Work to complete
Go to the line containing "ателей в покупке" in the records below and print it and every following line exactly, on through the line containing "Usaha Milik Negara", then stop.

Entries shown
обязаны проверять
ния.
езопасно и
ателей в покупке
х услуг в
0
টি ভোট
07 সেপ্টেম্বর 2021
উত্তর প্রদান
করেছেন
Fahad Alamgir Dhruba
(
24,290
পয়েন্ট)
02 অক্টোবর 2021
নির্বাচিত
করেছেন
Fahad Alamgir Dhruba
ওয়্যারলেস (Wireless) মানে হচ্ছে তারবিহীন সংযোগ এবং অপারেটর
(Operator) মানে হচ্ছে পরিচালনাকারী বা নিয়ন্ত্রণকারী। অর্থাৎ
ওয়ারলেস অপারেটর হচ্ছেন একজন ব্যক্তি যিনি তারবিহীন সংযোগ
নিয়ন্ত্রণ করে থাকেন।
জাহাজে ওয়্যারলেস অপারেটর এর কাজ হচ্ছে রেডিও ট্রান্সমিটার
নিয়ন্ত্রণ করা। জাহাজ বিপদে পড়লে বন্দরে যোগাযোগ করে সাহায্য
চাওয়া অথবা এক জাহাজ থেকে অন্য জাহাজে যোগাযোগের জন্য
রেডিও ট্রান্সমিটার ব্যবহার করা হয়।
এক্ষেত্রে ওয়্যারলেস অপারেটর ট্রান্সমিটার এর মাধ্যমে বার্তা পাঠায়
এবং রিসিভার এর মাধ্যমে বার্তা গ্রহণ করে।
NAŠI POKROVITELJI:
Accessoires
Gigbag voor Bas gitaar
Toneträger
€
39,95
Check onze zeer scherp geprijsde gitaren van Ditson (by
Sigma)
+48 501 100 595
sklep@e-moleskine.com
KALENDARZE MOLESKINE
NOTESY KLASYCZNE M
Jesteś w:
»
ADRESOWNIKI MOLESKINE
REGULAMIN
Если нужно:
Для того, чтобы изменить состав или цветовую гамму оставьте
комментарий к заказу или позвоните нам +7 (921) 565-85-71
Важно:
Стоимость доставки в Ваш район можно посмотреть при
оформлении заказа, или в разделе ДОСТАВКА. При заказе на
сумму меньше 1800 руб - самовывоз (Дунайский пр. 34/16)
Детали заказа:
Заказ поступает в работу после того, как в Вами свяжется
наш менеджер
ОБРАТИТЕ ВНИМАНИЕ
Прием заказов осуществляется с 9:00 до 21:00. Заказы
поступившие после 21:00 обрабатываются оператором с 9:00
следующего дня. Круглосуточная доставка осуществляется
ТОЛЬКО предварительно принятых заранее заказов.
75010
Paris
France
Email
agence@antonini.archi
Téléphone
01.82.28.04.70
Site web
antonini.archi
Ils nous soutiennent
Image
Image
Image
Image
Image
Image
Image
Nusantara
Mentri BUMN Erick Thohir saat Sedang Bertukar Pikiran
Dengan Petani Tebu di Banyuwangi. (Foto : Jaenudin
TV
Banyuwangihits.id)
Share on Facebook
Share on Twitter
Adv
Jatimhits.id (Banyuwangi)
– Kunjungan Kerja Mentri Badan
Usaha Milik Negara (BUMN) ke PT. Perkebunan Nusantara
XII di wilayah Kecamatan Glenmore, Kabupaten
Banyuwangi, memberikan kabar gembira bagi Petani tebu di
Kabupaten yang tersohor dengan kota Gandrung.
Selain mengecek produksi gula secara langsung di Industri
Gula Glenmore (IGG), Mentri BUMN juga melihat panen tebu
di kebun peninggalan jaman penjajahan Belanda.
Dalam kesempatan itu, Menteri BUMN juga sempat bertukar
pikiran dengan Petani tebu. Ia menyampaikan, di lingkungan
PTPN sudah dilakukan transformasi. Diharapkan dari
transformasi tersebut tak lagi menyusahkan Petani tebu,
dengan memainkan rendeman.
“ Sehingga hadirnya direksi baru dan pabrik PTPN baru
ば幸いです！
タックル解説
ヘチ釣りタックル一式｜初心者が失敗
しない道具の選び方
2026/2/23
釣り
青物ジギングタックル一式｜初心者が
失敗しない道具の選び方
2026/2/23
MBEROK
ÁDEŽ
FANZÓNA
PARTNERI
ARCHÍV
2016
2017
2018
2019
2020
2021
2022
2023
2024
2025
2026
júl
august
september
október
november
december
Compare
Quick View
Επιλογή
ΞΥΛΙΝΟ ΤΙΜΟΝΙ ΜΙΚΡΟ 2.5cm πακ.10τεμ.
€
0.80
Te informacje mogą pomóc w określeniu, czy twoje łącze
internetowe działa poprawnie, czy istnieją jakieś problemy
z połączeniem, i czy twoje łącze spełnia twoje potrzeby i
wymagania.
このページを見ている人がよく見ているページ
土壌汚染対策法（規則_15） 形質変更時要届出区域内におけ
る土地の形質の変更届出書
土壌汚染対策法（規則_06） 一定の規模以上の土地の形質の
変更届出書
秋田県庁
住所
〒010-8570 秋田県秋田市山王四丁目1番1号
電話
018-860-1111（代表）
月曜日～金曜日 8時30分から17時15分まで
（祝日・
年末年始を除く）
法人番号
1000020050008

Response for this exercise
ателей в покупке
х услуг в
0
টি ভোট
07 সেপ্টেম্বর 2021
উত্তর প্রদান
করেছেন
Fahad Alamgir Dhruba
(
24,290
পয়েন্ট)
02 অক্টোবর 2021
নির্বাচিত
করেছেন
Fahad Alamgir Dhruba
ওয়্যারলেস (Wireless) মানে হচ্ছে তারবিহীন সংযোগ এবং অপারেটর
(Operator) মানে হচ্ছে পরিচালনাকারী বা নিয়ন্ত্রণকারী। অর্থাৎ
ওয়ারলেস অপারেটর হচ্ছেন একজন ব্যক্তি যিনি তারবিহীন সংযোগ
নিয়ন্ত্রণ করে থাকেন।
জাহাজে ওয়্যারলেস অপারেটর এর কাজ হচ্ছে রেডিও ট্রান্সমিটার
নিয়ন্ত্রণ করা। জাহাজ বিপদে পড়লে বন্দরে যোগাযোগ করে সাহায্য
চাওয়া অথবা এক জাহাজ থেকে অন্য জাহাজে যোগাযোগের জন্য
রেডিও ট্রান্সমিটার ব্যবহার করা হয়।
এক্ষেত্রে ওয়্যারলেস অপারেটর ট্রান্সমিটার এর মাধ্যমে বার্তা পাঠায়
এবং রিসিভার এর মাধ্যমে বার্তা গ্রহণ করে।
NAŠI POKROVITELJI:
Accessoires
Gigbag voor Bas gitaar
Toneträger
€
39,95
Check onze zeer scherp geprijsde gitaren van Ditson (by
Sigma)
+48 501 100 595
sklep@e-moleskine.com
KALENDARZE MOLESKINE
NOTESY KLASYCZNE M
Jesteś w:
»
ADRESOWNIKI MOLESKINE
REGULAMIN
Если нужно:
Для того, чтобы изменить состав или цветовую гамму оставьте
комментарий к заказу или позвоните нам +7 (921) 565-85-71
Важно:
Стоимость доставки в Ваш район можно посмотреть при
оформлении заказа, или в разделе ДОСТАВКА. При заказе на
сумму меньше 1800 руб - самовывоз (Дунайский пр. 34/16)
Детали заказа:
Заказ поступает в работу после того, как в Вами свяжется
наш менеджер
ОБРАТИТЕ ВНИМАНИЕ
Прием заказов осуществляется с 9:00 до 21:00. Заказы
поступившие после 21:00 обрабатываются оператором с 9:00
следующего дня. Круглосуточная доставка осуществляется
ТОЛЬКО предварительно принятых заранее заказов.
75010
Paris
France
Email
agence@antonini.archi
Téléphone
01.82.28.04.70
Site web
antonini.archi
Ils nous soutiennent
Image
Image
Image
Image
Image
Image
Image
Nusantara
Mentri BUMN Erick Thohir saat Sedang Bertukar Pikiran
Dengan Petani Tebu di Banyuwangi. (Foto : Jaenudin
TV
Banyuwangihits.id)
Share on Facebook
Share on Twitter
Adv
Jatimhits.id (Banyuwangi)
– Kunjungan Kerja Mentri Badan
Usaha Milik Negara (BUMN) ke PT. Perkebunan Nusantara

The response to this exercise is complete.